An astonishing deep-space event captured by the China-led Einstein Probe (EP) might be the first direct observation of an intermediate-mass black hole tearing apart and consuming a white dwarf star. The high-energy spectacle, detected on July 2, 2025, triggered a global race among observatories to study this rare cosmic phenomenon.
The Einstein Probe's Wide-field X-ray Telescope (WXT) initially flagged a rapidly fluctuating X-ray source, designated EP250702a. This unusual signal stood out from typical cosmic X-ray sources due to its dramatic brightness changes. Coincidentally, NASA's Fermi Gamma-ray Space Telescope also detected gamma-ray bursts from the same cosmic neighborhood around the same time.
Further analysis of earlier WXT data revealed an even stranger sequence: steady X-ray emissions from the location roughly a day before the gamma-ray bursts, a pattern not usually associated with massive cosmic explosions. This pre-cursor signal, followed by intense X-ray flares peaking at an extraordinary luminosity of 3 × 10^49 erg s-1, hinted at something far more unique than a standard gamma-ray burst.
Following the WXT's precise location data, telescopes worldwide aimed at the source, confirming its position on the outskirts of a distant galaxy. As the EP's Follow-up X-ray Telescope (FXT) monitored the event, its brightness plummeted by over 100,000 times in about 20 days, with a shift from high-energy to low-energy X-rays.
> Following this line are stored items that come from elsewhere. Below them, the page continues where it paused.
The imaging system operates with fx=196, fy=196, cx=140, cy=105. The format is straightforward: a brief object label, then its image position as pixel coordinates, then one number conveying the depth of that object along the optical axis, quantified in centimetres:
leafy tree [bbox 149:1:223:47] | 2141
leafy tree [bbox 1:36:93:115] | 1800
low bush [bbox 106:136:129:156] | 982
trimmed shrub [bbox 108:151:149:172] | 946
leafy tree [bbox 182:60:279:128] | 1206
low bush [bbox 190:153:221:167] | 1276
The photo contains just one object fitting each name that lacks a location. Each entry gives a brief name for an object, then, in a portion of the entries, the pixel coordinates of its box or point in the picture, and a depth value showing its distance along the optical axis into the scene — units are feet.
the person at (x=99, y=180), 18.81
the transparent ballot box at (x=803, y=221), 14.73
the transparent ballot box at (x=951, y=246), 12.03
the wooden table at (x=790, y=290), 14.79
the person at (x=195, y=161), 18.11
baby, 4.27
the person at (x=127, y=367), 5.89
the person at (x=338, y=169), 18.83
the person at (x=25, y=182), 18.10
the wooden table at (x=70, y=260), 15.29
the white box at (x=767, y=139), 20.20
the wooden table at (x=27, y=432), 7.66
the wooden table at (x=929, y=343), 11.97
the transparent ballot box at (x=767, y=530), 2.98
The event's characteristics—early X-ray signals, extreme brightness, rapid evolution, and location away from a galaxy's center—challenged existing models. After exploring various possibilities, researchers concluded that the most compelling explanation is an intermediate-mass black hole ripping into a white dwarf, a process previously unseen in direct observation. The findings were published as the cover story in Science Bulletin.